Ibrahim Joseph G, Zhu Hongtu, Tang Niansheng
Joseph G. Ibrahim is Alumni Distinguished Professor (E-mail:
J Am Stat Assoc. 2008 Dec 1;103(484):1648-1658. doi: 10.1198/016214508000001057.
We consider novel methods for the computation of model selection criteria in missing-data problems based on the output of the EM algorithm. The methodology is very general and can be applied to numerous situations involving incomplete data within an EM framework, from covariates missing at random in arbitrary regression models to nonignorably missing longitudinal responses and/or covariates. Toward this goal, we develop a class of information criteria for missing-data problems, called IC(H) (,) (Q), which yields the Akaike information criterion and the Bayesian information criterion as special cases. The computation of IC(H) (,) (Q) requires an analytic approximation to a complicated function, called the H-function, along with output from the EM algorithm used in obtaining maximum likelihood estimates. The approximation to the H-function leads to a large class of information criteria, called IC(H̃) (() (k) (),) (Q). Theoretical properties of IC(H̃) (() (k) (),) (Q), including consistency, are investigated in detail. To eliminate the analytic approximation to the H-function, a computationally simpler approximation to IC(H) (,) (Q), called IC(Q), is proposed, the computation of which depends solely on the Q-function of the EM algorithm. Advantages and disadvantages of IC(H̃) (() (k) (),) (Q) and IC(Q) are discussed and examined in detail in the context of missing-data problems. Extensive simulations are given to demonstrate the methodology and examine the small-sample and large-sample performance of IC(H̃) (() (k) (),) (Q) and IC(Q) in missing-data problems. An AIDS data set also is presented to illustrate the proposed methodology.

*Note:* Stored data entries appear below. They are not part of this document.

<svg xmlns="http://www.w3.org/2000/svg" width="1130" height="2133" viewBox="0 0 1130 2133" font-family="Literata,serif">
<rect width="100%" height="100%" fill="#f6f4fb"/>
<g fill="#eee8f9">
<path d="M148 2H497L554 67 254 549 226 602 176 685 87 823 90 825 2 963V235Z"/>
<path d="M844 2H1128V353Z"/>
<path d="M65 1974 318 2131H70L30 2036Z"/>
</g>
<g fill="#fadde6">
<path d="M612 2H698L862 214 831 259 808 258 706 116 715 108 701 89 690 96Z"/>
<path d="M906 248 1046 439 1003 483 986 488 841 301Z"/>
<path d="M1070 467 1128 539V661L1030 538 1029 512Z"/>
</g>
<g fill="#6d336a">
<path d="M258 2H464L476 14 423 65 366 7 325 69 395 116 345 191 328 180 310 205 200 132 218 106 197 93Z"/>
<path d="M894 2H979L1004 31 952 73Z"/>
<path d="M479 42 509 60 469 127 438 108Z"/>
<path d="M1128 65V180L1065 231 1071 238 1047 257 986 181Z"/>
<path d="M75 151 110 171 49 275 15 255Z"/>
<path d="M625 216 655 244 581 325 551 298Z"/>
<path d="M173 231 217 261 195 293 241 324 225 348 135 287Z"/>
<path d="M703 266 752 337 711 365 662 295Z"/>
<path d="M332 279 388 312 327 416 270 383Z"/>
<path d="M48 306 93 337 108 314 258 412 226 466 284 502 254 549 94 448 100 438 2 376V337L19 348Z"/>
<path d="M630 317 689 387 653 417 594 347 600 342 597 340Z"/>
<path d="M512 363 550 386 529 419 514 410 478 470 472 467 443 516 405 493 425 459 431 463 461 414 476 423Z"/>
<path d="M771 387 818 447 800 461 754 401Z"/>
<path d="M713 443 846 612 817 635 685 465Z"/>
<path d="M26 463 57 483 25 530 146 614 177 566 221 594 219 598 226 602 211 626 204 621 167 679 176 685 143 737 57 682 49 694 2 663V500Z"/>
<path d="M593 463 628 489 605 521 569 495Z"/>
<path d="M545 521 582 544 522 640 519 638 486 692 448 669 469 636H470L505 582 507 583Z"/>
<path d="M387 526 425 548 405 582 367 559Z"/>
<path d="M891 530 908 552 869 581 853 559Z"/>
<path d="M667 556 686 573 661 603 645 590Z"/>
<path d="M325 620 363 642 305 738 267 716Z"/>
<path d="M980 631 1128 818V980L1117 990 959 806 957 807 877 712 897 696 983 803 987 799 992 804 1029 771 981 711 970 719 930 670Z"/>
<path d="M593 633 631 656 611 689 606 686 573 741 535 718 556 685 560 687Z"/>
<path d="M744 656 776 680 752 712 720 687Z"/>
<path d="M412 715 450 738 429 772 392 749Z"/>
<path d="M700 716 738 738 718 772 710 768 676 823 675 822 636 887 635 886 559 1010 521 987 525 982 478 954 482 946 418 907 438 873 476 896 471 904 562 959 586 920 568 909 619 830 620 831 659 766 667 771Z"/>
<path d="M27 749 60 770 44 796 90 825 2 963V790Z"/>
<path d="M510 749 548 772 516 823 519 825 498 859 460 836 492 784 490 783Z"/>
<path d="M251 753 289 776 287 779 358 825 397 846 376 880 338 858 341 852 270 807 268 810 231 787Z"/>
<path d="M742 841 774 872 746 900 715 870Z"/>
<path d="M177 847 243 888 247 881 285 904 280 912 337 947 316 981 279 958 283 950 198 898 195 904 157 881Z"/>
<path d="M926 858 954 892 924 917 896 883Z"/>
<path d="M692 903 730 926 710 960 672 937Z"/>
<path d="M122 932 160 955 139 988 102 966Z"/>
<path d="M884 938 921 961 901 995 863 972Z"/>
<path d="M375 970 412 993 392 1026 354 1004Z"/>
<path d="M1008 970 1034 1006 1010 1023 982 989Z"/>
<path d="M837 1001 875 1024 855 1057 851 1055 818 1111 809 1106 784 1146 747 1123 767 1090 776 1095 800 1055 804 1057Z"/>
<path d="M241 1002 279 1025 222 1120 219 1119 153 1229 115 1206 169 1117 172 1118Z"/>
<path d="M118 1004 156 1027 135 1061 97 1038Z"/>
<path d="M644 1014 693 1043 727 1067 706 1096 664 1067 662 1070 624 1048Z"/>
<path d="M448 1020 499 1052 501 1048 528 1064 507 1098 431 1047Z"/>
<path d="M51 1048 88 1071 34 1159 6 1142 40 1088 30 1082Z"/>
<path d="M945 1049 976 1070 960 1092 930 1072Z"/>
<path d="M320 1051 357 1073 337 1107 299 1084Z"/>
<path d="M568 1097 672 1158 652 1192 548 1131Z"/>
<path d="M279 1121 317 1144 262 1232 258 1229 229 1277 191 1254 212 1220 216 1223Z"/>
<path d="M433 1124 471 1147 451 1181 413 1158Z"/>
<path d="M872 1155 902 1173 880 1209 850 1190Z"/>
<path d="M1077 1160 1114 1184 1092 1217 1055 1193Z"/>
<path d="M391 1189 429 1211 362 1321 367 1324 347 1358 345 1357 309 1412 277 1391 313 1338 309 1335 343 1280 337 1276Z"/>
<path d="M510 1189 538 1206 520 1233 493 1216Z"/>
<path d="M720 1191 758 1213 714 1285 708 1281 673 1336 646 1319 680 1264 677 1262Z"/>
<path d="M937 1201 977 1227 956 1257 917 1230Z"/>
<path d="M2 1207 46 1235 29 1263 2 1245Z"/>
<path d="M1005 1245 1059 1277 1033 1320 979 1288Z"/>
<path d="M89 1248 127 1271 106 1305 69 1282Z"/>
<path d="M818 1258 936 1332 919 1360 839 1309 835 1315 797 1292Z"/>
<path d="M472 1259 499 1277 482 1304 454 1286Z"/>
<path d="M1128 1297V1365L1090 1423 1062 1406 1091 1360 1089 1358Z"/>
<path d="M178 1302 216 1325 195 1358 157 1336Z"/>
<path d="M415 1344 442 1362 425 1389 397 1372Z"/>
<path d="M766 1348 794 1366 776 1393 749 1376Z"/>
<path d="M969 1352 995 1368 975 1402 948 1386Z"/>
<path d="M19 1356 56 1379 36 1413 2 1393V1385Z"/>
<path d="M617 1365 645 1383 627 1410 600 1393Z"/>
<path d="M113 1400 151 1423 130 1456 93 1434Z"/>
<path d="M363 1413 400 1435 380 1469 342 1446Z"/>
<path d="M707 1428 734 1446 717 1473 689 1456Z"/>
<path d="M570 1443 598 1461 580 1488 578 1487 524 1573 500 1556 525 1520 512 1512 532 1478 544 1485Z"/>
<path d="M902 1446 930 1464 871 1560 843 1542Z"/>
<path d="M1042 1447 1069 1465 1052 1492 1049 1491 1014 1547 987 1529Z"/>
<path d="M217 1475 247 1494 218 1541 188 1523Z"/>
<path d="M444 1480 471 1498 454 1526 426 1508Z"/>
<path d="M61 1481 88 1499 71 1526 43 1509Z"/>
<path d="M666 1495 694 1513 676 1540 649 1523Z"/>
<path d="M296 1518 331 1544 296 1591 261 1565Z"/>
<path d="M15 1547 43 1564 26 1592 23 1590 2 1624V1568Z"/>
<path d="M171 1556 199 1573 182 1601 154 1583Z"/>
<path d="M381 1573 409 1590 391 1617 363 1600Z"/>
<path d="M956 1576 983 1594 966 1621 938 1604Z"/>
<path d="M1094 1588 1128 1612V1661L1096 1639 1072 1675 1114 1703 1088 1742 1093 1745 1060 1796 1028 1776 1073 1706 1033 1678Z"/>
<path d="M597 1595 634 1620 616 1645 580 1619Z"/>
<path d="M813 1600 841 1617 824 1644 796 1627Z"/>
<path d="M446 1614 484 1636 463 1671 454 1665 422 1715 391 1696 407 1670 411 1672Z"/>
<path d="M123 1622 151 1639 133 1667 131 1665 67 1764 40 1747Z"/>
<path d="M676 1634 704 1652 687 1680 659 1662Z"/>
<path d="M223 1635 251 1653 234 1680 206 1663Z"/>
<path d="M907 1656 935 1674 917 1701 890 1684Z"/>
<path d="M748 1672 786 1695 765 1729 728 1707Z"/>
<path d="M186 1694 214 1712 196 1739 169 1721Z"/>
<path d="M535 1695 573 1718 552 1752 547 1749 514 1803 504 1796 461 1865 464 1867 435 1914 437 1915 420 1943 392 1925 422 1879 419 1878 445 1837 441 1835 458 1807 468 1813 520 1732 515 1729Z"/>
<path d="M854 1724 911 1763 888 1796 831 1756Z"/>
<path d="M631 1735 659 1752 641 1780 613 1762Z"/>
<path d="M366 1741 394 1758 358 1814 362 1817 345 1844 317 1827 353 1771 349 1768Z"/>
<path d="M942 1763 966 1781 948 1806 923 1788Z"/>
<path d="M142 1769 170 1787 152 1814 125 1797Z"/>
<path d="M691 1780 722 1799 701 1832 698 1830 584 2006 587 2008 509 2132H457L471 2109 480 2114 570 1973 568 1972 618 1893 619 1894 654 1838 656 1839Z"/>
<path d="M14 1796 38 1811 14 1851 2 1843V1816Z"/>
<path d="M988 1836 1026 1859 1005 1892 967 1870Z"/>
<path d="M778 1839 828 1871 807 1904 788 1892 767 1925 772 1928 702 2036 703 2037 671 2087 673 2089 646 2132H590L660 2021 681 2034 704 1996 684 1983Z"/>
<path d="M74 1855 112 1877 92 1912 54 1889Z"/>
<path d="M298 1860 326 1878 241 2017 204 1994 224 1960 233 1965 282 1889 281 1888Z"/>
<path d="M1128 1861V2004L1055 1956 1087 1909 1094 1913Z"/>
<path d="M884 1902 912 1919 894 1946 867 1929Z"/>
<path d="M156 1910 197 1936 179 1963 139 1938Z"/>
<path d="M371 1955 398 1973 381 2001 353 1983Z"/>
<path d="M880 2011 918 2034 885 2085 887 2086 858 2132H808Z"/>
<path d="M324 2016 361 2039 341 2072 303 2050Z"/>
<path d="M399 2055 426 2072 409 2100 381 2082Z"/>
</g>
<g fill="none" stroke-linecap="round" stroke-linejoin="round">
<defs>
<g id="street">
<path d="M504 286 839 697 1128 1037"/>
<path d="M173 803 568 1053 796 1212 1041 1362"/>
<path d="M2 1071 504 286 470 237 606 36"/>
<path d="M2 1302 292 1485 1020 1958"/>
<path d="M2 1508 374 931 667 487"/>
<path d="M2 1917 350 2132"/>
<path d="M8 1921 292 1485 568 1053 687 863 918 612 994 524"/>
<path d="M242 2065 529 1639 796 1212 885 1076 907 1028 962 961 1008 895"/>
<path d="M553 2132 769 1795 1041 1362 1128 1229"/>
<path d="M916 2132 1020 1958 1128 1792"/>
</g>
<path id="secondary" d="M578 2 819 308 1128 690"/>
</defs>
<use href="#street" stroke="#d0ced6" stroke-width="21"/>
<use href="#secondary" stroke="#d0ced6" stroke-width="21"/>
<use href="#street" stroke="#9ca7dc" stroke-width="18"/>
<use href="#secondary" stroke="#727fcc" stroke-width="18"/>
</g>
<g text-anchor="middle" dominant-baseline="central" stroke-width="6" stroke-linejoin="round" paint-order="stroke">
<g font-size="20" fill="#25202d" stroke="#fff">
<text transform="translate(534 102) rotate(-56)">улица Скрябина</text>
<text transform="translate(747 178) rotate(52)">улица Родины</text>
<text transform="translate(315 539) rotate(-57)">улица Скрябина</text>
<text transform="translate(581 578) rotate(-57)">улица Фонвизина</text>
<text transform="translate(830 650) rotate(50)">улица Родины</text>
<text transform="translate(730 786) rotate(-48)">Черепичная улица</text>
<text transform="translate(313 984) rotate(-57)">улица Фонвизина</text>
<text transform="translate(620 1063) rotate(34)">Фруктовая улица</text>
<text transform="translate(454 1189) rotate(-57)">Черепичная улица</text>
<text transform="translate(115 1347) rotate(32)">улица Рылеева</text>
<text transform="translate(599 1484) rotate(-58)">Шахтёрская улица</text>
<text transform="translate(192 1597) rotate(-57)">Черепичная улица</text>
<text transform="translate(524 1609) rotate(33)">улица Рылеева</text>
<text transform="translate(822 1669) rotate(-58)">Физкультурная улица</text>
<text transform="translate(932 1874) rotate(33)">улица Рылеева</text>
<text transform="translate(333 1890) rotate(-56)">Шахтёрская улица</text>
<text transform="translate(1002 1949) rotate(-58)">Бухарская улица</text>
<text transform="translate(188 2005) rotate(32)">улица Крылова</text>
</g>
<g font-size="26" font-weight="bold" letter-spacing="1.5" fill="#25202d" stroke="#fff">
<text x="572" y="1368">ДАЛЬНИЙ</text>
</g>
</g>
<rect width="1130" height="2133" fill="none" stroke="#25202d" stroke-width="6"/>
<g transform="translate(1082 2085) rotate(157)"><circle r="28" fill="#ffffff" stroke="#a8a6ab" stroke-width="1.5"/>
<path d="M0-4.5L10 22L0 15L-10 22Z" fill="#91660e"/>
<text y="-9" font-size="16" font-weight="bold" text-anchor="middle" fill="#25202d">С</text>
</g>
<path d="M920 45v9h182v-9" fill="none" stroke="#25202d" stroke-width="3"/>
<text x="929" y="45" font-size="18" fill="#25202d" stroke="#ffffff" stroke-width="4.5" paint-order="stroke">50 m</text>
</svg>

我们考虑基于期望最大化(EM)算法的输出,针对缺失数据问题计算模型选择标准的新方法。该方法非常通用,可应用于EM框架内涉及不完整数据的众多情况,从任意回归模型中随机缺失的协变量,到纵向响应和/或协变量存在不可忽视缺失的情况。为实现这一目标,我们针对缺失数据问题开发了一类信息准则,称为IC(H)(,)(Q),它在特殊情况下可得出赤池信息准则和贝叶斯信息准则。计算IC(H)(,)(Q)需要对一个称为H函数的复杂函数进行解析近似,同时还需要EM算法用于获得最大似然估计的输出。对H函数的近似导致了一大类信息准则,称为IC(H̃)(()(k)(),)(Q)。我们详细研究了IC(H̃)(()(k)(),)(Q)的理论性质,包括一致性。为消除对H函数的解析近似,我们提出了一种计算上更简单的对IC(H)(,)(Q)的近似,称为IC(Q),其计算仅依赖于EM算法的Q函数。我们在缺失数据问题的背景下详细讨论并检验了IC(H̃)(()(k)(),)(Q)和IC(Q)的优缺点。给出了大量模拟以展示该方法,并检验IC(H̃)(()(k)(),)(Q)和IC(Q)在缺失数据问题中的小样本和大样本性能。还给出了一个艾滋病数据集以说明所提出的方法。